“May God preserve us from the hands of Senj.” So ran a popular Venetian saying, inspired by the warrior community known as the Uskoks, who in 1537 made Senj their home and used it as a base from which to attack Adriatic shipping.
The Uskoks started out as refugees from the Ottoman conquest of Bosnia, who gravitated towards the Adriatic and organized themselves into military groups in order to repel further Ottoman encroachment. Klis fortress was a major centre of Uskok activity until it fell to the Ottomans in 1537 – they subsequently withdrew to Austrian-controlled Senj, from where they mounted further resistance. Although regarded as a useful component in the Habsburg Empire’s defences, the Uskoks were consistently underpaid, forcing them to turn to piracy in order to survive. Harassing Adriatic shipping from their 15m-long rowing boats, they considered anything Ottoman a legitimate target, which in practice meant attacking the (usually Venetian) ships on which Ottoman goods were transported. The Austrians turned a blind eye, regarding Uskok piracy as a convenient way of challenging Venetian dominance of the Adriatic.

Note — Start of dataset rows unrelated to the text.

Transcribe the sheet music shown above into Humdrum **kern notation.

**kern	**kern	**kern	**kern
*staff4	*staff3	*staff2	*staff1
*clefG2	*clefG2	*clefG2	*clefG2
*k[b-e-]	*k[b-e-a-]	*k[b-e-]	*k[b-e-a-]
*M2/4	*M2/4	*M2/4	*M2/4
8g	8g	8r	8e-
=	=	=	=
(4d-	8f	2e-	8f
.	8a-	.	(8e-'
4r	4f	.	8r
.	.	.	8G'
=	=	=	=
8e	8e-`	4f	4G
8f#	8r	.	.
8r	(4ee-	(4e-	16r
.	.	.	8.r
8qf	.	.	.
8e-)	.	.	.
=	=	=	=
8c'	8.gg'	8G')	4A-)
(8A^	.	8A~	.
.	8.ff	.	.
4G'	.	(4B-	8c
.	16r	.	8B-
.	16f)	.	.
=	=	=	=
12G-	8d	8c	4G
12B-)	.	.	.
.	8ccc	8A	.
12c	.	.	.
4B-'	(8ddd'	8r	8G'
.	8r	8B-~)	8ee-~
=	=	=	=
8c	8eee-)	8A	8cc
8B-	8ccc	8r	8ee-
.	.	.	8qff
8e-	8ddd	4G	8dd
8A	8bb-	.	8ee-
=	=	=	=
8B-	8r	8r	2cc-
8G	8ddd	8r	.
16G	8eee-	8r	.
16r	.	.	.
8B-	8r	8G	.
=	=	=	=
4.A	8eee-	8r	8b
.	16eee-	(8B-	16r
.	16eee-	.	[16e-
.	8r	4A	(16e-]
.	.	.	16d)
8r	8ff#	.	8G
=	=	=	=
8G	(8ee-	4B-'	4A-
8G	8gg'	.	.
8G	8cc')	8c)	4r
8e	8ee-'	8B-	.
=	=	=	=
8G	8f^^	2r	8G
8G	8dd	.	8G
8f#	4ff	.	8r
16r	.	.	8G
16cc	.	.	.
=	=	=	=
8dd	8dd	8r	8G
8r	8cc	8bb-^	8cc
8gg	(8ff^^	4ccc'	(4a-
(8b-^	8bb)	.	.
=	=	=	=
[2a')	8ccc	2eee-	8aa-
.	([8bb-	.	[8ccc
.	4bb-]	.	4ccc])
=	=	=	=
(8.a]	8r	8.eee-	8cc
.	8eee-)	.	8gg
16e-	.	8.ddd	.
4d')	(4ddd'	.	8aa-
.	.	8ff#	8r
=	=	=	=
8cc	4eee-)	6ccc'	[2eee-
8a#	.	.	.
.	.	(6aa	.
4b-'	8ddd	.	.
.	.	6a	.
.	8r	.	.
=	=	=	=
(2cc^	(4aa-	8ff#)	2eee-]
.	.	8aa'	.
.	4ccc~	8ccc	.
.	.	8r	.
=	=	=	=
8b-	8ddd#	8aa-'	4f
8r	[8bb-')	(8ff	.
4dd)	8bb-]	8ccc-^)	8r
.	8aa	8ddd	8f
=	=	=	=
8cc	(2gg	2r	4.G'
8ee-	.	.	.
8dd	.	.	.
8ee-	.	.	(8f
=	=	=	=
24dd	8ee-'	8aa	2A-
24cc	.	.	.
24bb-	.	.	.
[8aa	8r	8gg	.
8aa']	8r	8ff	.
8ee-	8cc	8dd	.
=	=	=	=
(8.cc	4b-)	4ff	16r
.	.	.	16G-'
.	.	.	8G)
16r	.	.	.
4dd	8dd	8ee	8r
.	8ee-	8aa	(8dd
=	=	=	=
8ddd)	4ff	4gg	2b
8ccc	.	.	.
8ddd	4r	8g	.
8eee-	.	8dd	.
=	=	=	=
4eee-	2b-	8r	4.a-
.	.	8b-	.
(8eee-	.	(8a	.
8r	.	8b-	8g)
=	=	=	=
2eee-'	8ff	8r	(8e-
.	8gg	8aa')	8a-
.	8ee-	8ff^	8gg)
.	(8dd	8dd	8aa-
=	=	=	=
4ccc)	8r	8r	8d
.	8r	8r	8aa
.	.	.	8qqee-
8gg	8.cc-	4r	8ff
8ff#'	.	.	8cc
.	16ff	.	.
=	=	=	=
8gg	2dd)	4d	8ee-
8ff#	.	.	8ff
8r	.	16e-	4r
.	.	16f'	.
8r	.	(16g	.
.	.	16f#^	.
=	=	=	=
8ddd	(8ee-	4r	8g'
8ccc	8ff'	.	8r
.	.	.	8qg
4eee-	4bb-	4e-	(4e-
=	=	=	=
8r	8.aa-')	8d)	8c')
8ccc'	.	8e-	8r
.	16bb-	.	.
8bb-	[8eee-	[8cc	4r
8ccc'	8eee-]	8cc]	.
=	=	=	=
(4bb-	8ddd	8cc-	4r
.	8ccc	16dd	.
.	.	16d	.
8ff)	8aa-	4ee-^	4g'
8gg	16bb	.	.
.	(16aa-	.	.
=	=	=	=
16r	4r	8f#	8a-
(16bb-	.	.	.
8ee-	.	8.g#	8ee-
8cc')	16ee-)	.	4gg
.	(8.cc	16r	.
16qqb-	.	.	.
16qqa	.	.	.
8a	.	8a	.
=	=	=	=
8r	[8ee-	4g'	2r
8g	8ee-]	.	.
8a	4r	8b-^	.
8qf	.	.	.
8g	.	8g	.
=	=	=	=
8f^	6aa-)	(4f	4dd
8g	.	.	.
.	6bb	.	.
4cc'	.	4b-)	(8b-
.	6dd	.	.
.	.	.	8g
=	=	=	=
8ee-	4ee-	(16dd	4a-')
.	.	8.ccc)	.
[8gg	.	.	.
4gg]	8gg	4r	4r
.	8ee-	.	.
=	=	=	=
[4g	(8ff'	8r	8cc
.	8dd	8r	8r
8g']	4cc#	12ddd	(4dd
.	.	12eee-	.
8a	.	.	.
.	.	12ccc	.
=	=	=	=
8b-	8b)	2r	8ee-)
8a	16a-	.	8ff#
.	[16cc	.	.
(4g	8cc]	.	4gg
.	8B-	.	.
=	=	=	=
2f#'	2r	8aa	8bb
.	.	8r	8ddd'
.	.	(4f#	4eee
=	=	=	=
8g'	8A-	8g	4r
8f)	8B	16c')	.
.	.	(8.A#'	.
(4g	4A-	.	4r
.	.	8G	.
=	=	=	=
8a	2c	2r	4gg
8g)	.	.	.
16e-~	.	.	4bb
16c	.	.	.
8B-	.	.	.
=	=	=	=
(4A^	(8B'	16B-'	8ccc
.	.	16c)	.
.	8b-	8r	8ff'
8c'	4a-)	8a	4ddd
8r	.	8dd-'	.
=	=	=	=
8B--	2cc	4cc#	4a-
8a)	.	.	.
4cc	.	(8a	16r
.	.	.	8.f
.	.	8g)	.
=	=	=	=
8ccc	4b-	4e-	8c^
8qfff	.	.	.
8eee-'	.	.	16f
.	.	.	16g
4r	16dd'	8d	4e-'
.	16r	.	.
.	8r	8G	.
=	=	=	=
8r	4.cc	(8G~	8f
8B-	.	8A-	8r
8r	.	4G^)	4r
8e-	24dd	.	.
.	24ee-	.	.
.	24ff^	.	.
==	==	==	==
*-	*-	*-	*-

All this ultimately proved too much for the Venetians, who began a propaganda campaign accusing the Uskoks of eating the raw hearts of their enemies. In 1615 the Venetians provoked the so-called Uskok War with Austria in an attempt to bring an end to the problem. The Uskoks gave a good account of themselves until their Austrian protectors withdrew their support, and eager to make peace with Venice undertook to resettle the Uskoks inland. Senj was occupied by the Austrian navy, and the Uskoks left for new homes in Otočac, just to the southeast, or in the Žumberak hills north of Karlovac.